**Task to carry out**
Scan the records below and copy every line that contains the string "potted".

**Supplied data**
■ ■ ■
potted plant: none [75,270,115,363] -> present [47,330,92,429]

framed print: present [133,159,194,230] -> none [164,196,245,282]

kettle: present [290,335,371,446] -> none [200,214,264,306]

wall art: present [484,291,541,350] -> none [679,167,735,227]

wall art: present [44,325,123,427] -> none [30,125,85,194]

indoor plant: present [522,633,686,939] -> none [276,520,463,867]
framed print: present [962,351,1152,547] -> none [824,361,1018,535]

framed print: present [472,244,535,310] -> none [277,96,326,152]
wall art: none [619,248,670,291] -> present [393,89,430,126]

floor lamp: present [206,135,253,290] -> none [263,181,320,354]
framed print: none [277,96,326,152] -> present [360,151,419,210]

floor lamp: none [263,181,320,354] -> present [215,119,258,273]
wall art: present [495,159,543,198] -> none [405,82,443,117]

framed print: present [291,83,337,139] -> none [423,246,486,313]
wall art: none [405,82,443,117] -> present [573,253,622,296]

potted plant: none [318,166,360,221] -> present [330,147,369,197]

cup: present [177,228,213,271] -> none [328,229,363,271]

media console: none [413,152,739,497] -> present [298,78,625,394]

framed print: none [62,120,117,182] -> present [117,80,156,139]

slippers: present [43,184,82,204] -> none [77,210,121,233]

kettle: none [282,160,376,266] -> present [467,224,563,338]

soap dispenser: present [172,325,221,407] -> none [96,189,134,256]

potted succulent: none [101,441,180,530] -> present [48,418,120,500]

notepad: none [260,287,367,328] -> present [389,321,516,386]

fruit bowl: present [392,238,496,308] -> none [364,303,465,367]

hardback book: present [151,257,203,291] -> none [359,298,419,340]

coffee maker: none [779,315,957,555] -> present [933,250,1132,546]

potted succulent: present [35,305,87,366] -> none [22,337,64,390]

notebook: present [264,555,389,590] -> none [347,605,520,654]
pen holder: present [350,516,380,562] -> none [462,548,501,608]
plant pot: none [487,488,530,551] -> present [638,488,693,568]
■ ■ ■
**Response to the task**
potted plant: none [75,270,115,363] -> present [47,330,92,429]
potted plant: none [318,166,360,221] -> present [330,147,369,197]
potted succulent: none [101,441,180,530] -> present [48,418,120,500]
potted succulent: present [35,305,87,366] -> none [22,337,64,390]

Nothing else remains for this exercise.